RECORDS PROVIDED
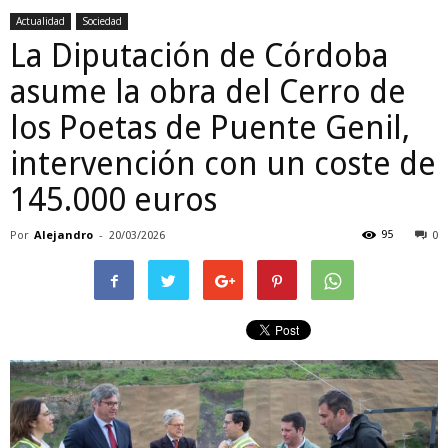
Actualidad
Sociedad
La Diputación de Córdoba
asume la obra del Cerro de
los Poetas de Puente Genil,
intervención con un coste de
145.000 euros
Por
Alejandro
-
95
20/03/2026
0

WHAT THE EXERCISE ASKS
Print every line of text from the records above without changing anything, and leave the pictures out.

REPLY
Actualidad
Sociedad
La Diputación de Córdoba
asume la obra del Cerro de
los Poetas de Puente Genil,
intervención con un coste de
145.000 euros
Por
Alejandro
-
95
20/03/2026
0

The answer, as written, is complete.